**WHAT YOU ARE ASKED TO DO**
Lay out the part of the entries that opens with the line containing "Zitruspressen-Aufsatz für Kuvings" and runs through the end of the entries, both ends included, as a Markdown table with the columns Row and Line. Number each row, skip blank lines, and leave the pictures out.

++++++++++++++++++++

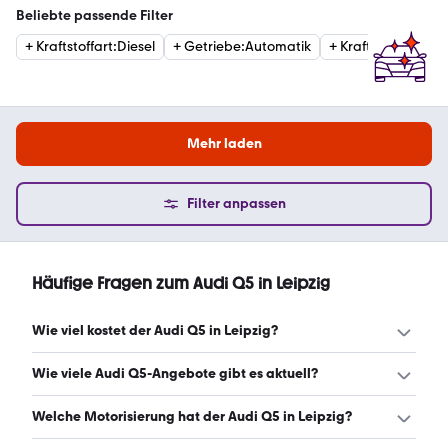
Beliebte passende Filter
+
Kraftstoffart
:
Diesel
+
Getriebe
:
Automatik
+
Kraftstoffart
:
Ben
Mehr laden
Filter anpassen
Häufige Fragen zum Audi Q5 in Leipzig
Wie viel kostet der Audi Q5 in Leipzig?
Ein guter Preis für einen Audi Q5 in Leipzig liegt zwischen
Wie viele Audi Q5-Angebote gibt es aktuell?
35.455 € und 58.214 €. Leasingangebote starten ab 375
€ monatlich. (Stand: 6.8.2026)
Es gibt insgesamt 147 Audi Q5 bei mobile.de, davon 137
Welche Motorisierung hat der Audi Q5 in Leipzig?
Gebraucht- und 10 Neuwagen. (Stand: 6.8.2026)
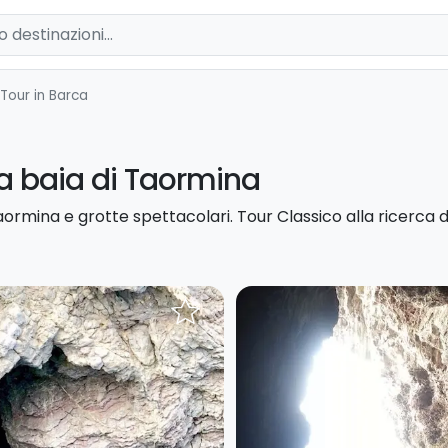
Tour in Barca
la baia di Taormina
aormina e grotte spettacolari. Tour Classico alla ricerca de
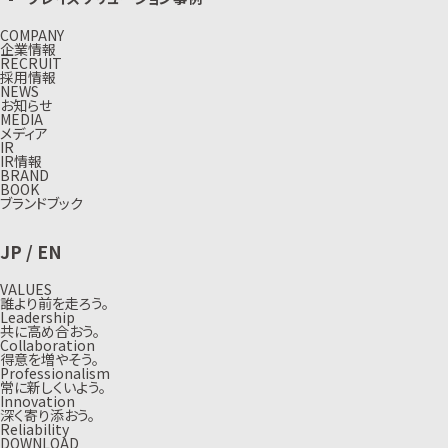
COMPANY
企業情報
RECRUIT
採用情報
NEWS
お知らせ
MEDIA
メディア
IR
IR情報
BRAND
BOOK
ブランドブック
JP
/
EN
VALUES
誰より前を走ろう。
Leadership
共に高め合おう。
Collaboration
得意を増やそう。
Professionalism
常に新しくいよう。
Innovation
深く寄り添おう。
Reliability
DOWNLOAD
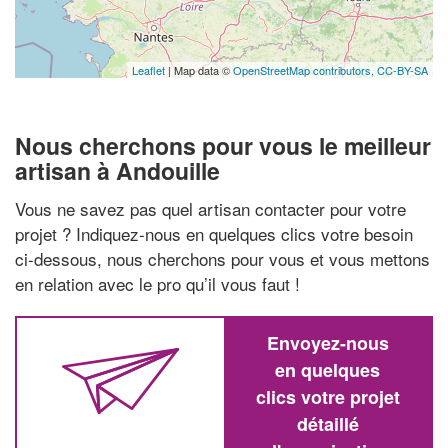
Leaflet
| Map data ©
OpenStreetMap contributors,
CC-BY-SA
Nous cherchons pour vous le meilleur
artisan à Andouille
Vous ne savez pas quel artisan contacter pour votre
projet ? Indiquez-nous en quelques clics votre besoin
ci-dessous, nous cherchons pour vous et vous mettons
en relation avec le pro qu’il vous faut !
Envoyez-nous
en quelques
clics votre projet
détaillé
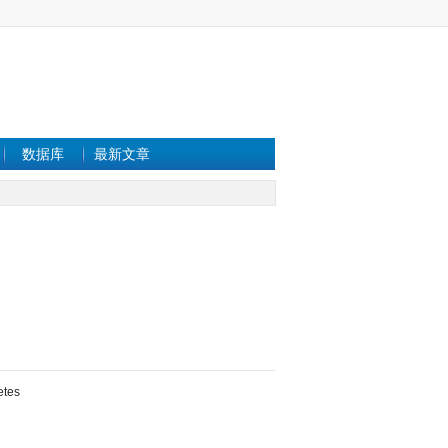
数据库
最新文章
etes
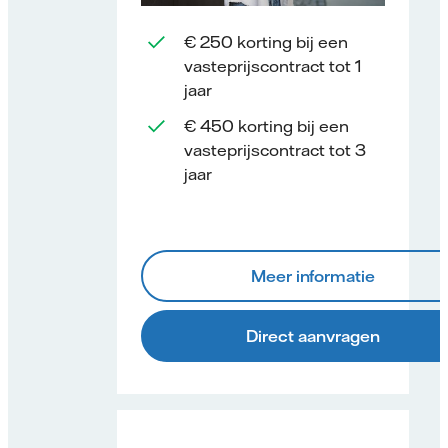
€ 250 korting bij een
vasteprijscontract tot 1
jaar
€ 450 korting bij een
vasteprijscontract tot 3
jaar
Meer informatie
Direct aanvragen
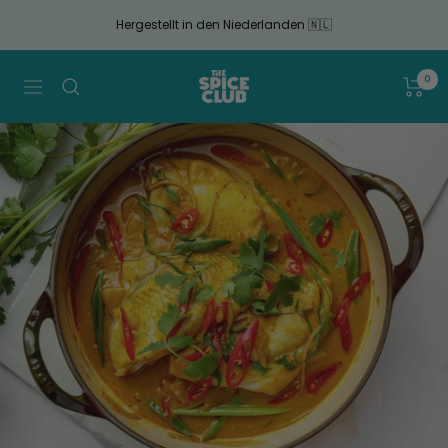
Gehen
Hergestellt in den Niederlanden 🇳🇱
Sie
zum
Artikel
The
0
Navigation
Spice
Club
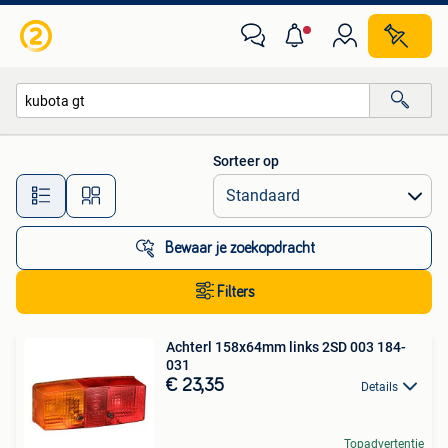
Alle categorieën…
Sorteer op
Alle afstanden…
Bewaar je zoekopdracht
Filters
Achterl 158x64mm links 2SD 003 184-
031
€ 23,35
Details
Topadvertentie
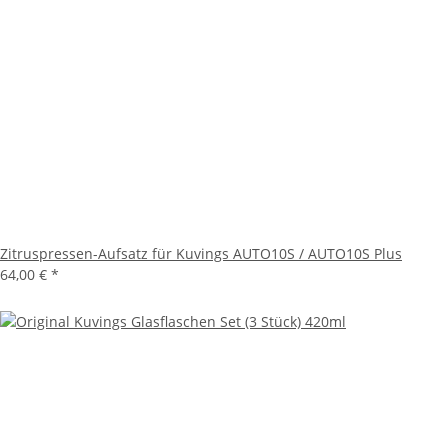
Zitruspressen-Aufsatz für Kuvings AUTO10S / AUTO10S Plus
64,00 €
*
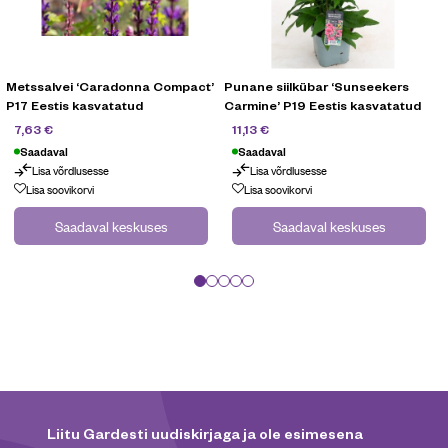
Metssalvei ‘Caradonna Compact’
Punane siilkübar ‘Sunseekers
P17 Eestis kasvatatud
Carmine’ P19 Eestis kasvatatud
10,90
€
15,90
€
7,63
€
11,13
€
Saadaval
Saadaval
Lisa võrdlusesse
Lisa võrdlusesse
Lisa soovikorvi
Lisa soovikorvi
Saadaval keskuses
Saadaval keskuses
Liitu Gardesti uudiskirjaga ja ole esimesena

++++++++++++++++++++

**ANSWER TO THIS PROBLEM**
| Row | Line |
|---|---|
| 1 | Zitruspressen-Aufsatz für Kuvings AUTO10S / AUTO10S Plus |
| 2 | 64,00 € |
| 3 | * |
| 4 | Metssalvei ‘Caradonna Compact’ |
| 5 | Punane siilkübar ‘Sunseekers |
| 6 | P17 Eestis kasvatatud |
| 7 | Carmine’ P19 Eestis kasvatatud |
| 8 | 10,90 |
| 9 | € |
| 10 | 15,90 |
| 11 | € |
| 12 | 7,63 |
| 13 | € |
| 14 | 11,13 |
| 15 | € |
| 16 | Saadaval |
| 17 | Saadaval |
| 18 | Lisa võrdlusesse |
| 19 | Lisa võrdlusesse |
| 20 | Lisa soovikorvi |
| 21 | Lisa soovikorvi |
| 22 | Saadaval keskuses |
| 23 | Saadaval keskuses |
| 24 | Liitu Gardesti uudiskirjaga ja ole esimesena |